In the meantime, the White House is applying great pressure to push Karzai to make a decisive move on the opium trade, for good reason. Once the Taliban’s main source of funds are cut off, there will likely be a reasonably quick downslide in the insurgency.

Finally, NATO members need to commit more forces to combat roles in Afghanistan. At present, a number of countries have forces in the country which are restricted from fighting offensively, leaving the “heavy lifting” to the United States, Britain and Canada. A recent call by NATO for an additional 2,000 combat troops met with the sound of crickets chirping, and countries such as Canada ended-up increasing their burdens.

Article 5 of the North Atlantic Treaty clearly states: “... an armed attack against one or more of them [members] in Europe or North America shall be considered an attack against them all." There should be no options as to how a NATO member country deploys its troops when an Article 5 mission is declared.
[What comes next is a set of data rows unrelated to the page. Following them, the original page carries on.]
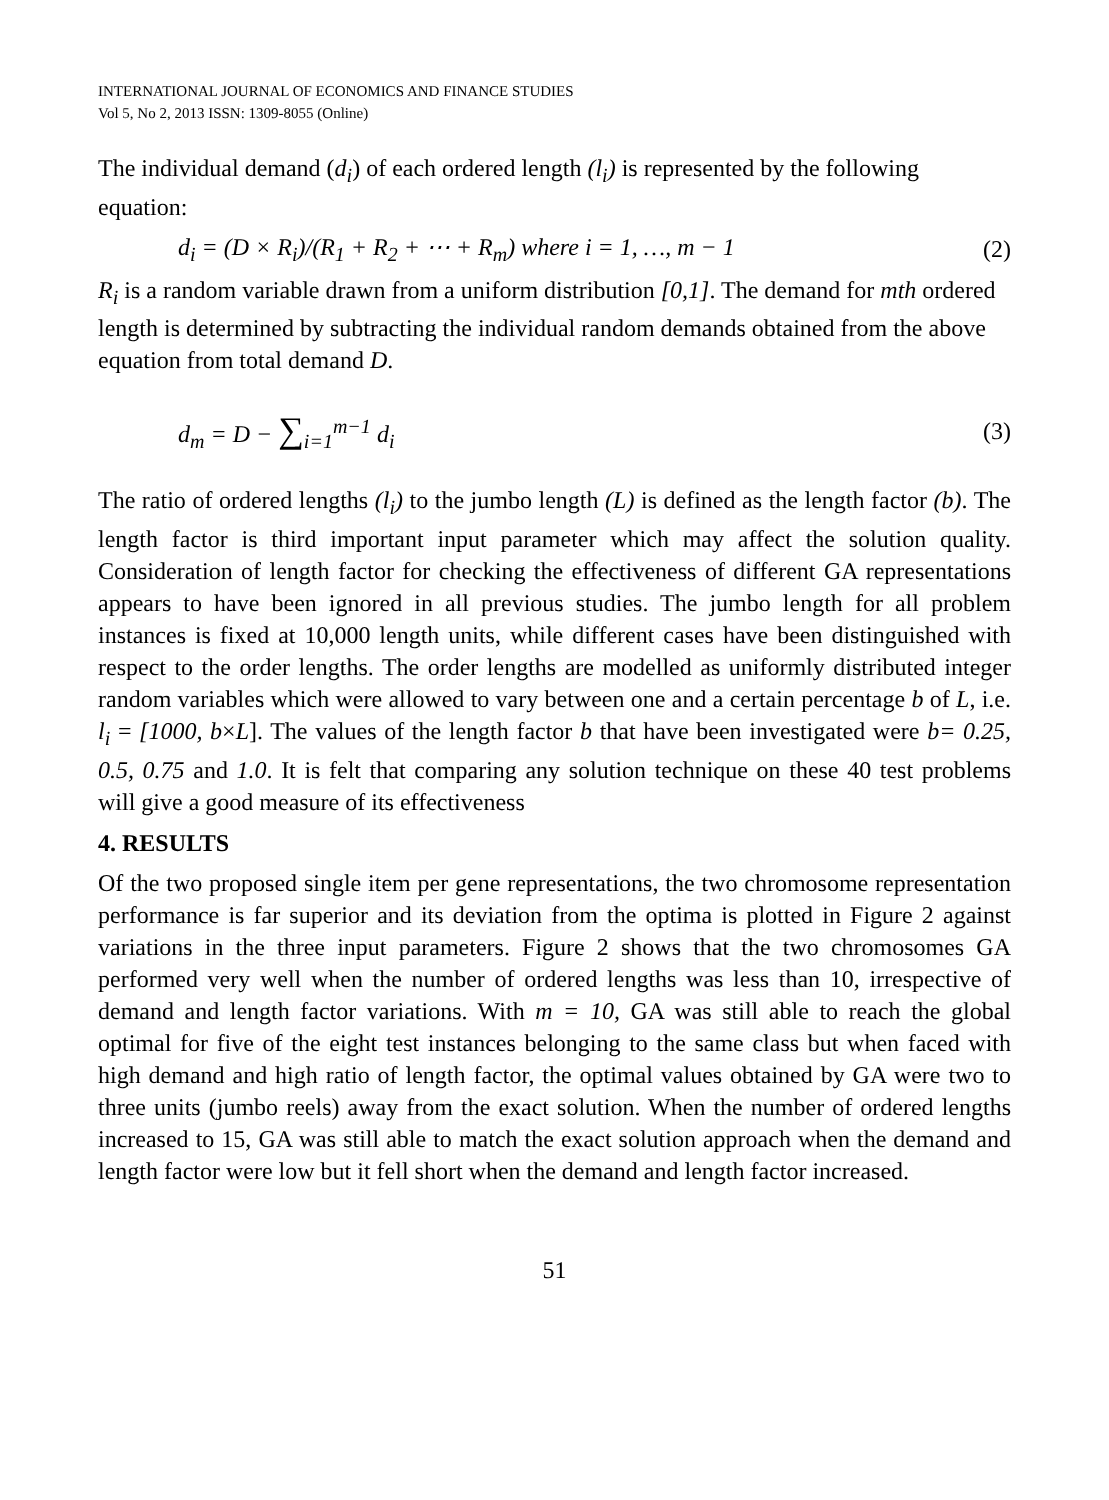INTERNATIONAL JOURNAL OF ECONOMICS AND FINANCE STUDIES
Vol 5, No 2, 2013 ISSN: 1309-8055 (Online)
The individual demand (d<sub>i</sub>) of each ordered length (l<sub>i</sub>) is represented by the following equation:
d<sub>i</sub> = (D × R<sub>i</sub>)/(R<sub>1</sub> + R<sub>2</sub> + ⋯ + R<sub>m</sub>) where i = 1, …, m − 1 (2)
R<sub>i</sub> is a random variable drawn from a uniform distribution [0,1]. The demand for mth ordered length is determined by subtracting the individual random demands obtained from the above equation from total demand D.
d<sub>m</sub> = D − ∑<sub>i=1</sub><sup>m−1</sup> d<sub>i</sub> (3)
The ratio of ordered lengths (l<sub>i</sub>) to the jumbo length (L) is defined as the length factor (b). The length factor is third important input parameter which may affect the solution quality. Consideration of length factor for checking the effectiveness of different GA representations appears to have been ignored in all previous studies. The jumbo length for all problem instances is fixed at 10,000 length units, while different cases have been distinguished with respect to the order lengths. The order lengths are modelled as uniformly distributed integer random variables which were allowed to vary between one and a certain percentage b of L, i.e. l<sub>i</sub> = [1000, b×L]. The values of the length factor b that have been investigated were b= 0.25, 0.5, 0.75 and 1.0. It is felt that comparing any solution technique on these 40 test problems will give a good measure of its effectiveness
4. RESULTS
Of the two proposed single item per gene representations, the two chromosome representation performance is far superior and its deviation from the optima is plotted in Figure 2 against variations in the three input parameters. Figure 2 shows that the two chromosomes GA performed very well when the number of ordered lengths was less than 10, irrespective of demand and length factor variations. With m = 10, GA was still able to reach the global optimal for five of the eight test instances belonging to the same class but when faced with high demand and high ratio of length factor, the optimal values obtained by GA were two to three units (jumbo reels) away from the exact solution. When the number of ordered lengths increased to 15, GA was still able to match the exact solution approach when the demand and length factor were low but it fell short when the demand and length factor increased.
51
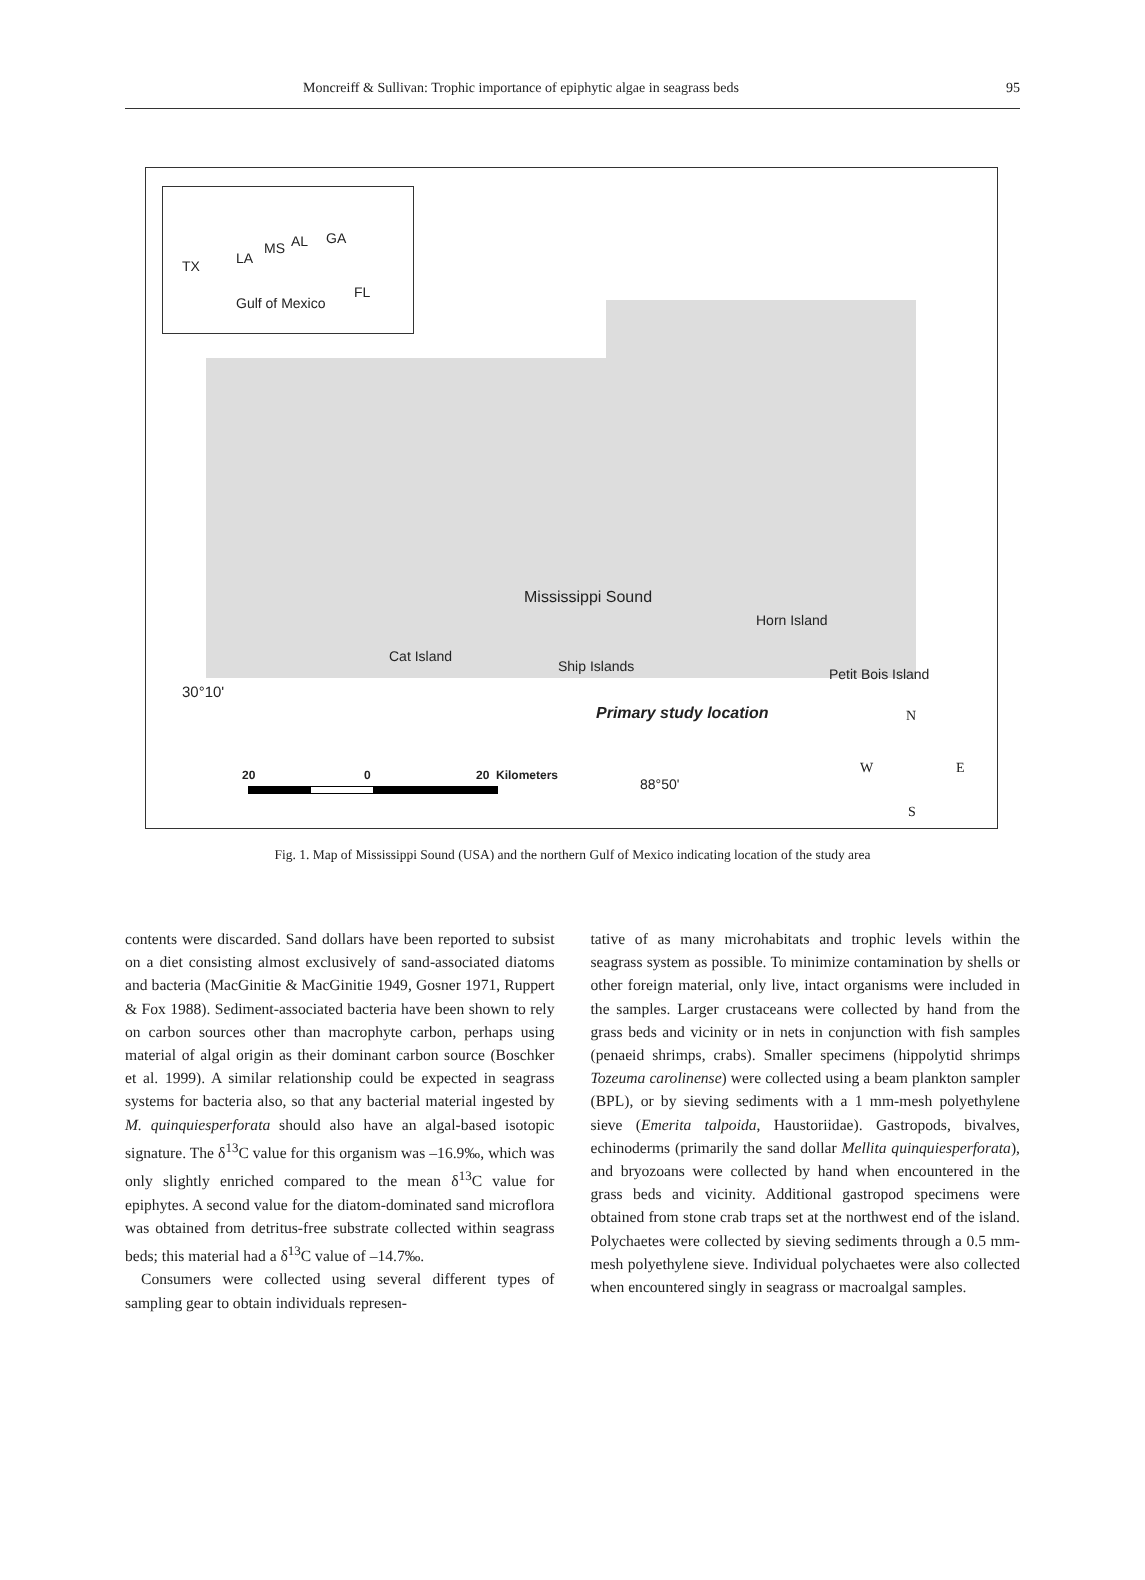Moncreiff & Sullivan: Trophic importance of epiphytic algae in seagrass beds 95
TX LA
MS AL GA
FL
Gulf of Mexico
Mississippi Sound
Horn Island
Cat Island
Ship Islands Petit Bois Island
30°10'
Primary study location N
W E
S
20 0 20 Kilometers
88°50'
Fig. 1. Map of Mississippi Sound (USA) and the northern Gulf of Mexico indicating location of the study area
contents were discarded. Sand dollars have been reported to subsist on a diet consisting almost exclusively of sand-associated diatoms and bacteria (MacGinitie & MacGinitie 1949, Gosner 1971, Ruppert & Fox 1988). Sediment-associated bacteria have been shown to rely on carbon sources other than macrophyte carbon, perhaps using material of algal origin as their dominant carbon source (Boschker et al. 1999). A similar relationship could be expected in seagrass systems for bacteria also, so that any bacterial material ingested by M. quinquiesperforata should also have an algal-based isotopic signature. The δ<sup>13</sup>C value for this organism was –16.9‰, which was only slightly enriched compared to the mean δ<sup>13</sup>C value for epiphytes. A second value for the diatom-dominated sand microflora was obtained from detritus-free substrate collected within seagrass beds; this material had a δ<sup>13</sup>C value of –14.7‰.
Consumers were collected using several different types of sampling gear to obtain individuals represen-
tative of as many microhabitats and trophic levels within the seagrass system as possible. To minimize contamination by shells or other foreign material, only live, intact organisms were included in the samples. Larger crustaceans were collected by hand from the grass beds and vicinity or in nets in conjunction with fish samples (penaeid shrimps, crabs). Smaller specimens (hippolytid shrimps Tozeuma carolinense) were collected using a beam plankton sampler (BPL), or by sieving sediments with a 1 mm-mesh polyethylene sieve (Emerita talpoida, Haustoriidae). Gastropods, bivalves, echinoderms (primarily the sand dollar Mellita quinquiesperforata), and bryozoans were collected by hand when encountered in the grass beds and vicinity. Additional gastropod specimens were obtained from stone crab traps set at the northwest end of the island. Polychaetes were collected by sieving sediments through a 0.5 mm-mesh polyethylene sieve. Individual polychaetes were also collected when encountered singly in seagrass or macroalgal samples.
Troops should be sent without question. Like when an “officer down” call goes out over police radios, the allies should send their unqualified support. With NATO, you are either all the way in, or all the way out. Perhaps there should be a discussion about a permanent NATO rapid reaction force.

The three actions that need to be taken are known. Some may say they are glaringly obvious. The political will just needs to exist to implement them.

In the meantime, while the country’s biggest export continues to be opium, its greatest import will continue to be bodybags, with no end in sight.